I've added the link to those at the right and encourage you to check it out.

Gas Prices Keep Going Up...

Some people might find that living in Venezuela would be nice right about now, as their average gas price is only $0.12 a gallon. The most expensive place in the world for buying gasoline is the Netherlands at $6.48 a gallon! An interesting spectrum of prices CNN posted on this list. Check it out and let me know how much you're paying for gas right now. (I'm paying $2.49 a gallon in Iowa City.)

Wednesday, August 10, 2005

It's been a while...

Hi everybody! I hope everyone is having a good summer. I just got back from a trip to sunny Mexico. We did a little snorkeling, swimming, climbing and a whole lot of relaxing.

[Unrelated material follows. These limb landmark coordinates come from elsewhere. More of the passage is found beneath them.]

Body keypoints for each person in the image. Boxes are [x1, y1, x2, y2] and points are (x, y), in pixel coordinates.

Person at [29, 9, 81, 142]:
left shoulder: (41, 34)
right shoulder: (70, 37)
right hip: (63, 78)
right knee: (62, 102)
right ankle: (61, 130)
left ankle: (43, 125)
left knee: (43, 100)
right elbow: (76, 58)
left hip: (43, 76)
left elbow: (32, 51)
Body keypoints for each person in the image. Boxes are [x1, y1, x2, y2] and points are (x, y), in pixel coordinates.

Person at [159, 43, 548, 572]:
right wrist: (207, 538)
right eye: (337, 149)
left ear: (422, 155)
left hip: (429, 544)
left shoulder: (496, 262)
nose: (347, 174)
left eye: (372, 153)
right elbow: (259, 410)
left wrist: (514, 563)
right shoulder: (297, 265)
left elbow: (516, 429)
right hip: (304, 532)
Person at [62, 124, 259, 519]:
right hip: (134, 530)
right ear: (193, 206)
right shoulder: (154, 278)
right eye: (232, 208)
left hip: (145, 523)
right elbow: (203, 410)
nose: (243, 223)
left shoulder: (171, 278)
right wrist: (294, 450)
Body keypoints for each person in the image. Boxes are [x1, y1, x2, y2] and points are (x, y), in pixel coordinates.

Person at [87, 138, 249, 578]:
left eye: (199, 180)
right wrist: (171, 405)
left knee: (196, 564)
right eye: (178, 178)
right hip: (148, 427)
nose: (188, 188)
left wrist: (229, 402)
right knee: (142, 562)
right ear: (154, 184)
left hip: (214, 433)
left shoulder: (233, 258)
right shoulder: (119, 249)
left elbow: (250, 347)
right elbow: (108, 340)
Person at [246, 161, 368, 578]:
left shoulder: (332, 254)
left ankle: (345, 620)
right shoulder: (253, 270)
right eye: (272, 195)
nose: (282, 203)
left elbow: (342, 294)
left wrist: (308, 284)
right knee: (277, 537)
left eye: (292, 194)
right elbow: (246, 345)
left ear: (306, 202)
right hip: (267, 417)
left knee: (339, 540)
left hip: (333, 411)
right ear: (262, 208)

Fun stuff!

I'm reading Ayn Rand's masterpeice, "Atlas Shrugged" as my summer reading material. It is a very interesting book with a lot of ideas about the way business and ultimately society should be run. I don't agree with everything she says, but a lot of it makes sense from a practical point of view. I'll post an exerpt I found quite interesting about the philosophy of money. I'll try and get that up in the next few days.

Agent Disco and I would like to start another Stock Market contest. We learned a lot from the last one, and want to continue to learn about stocks, bonds, options, and all the related stuff. We hope this one will go longer than a month and we'll have a lot of people participating. I'll post more details in the near future.

I hope you are all having a good summer. If you have any questions or thoughts on the economy, business, or money, feel free to post!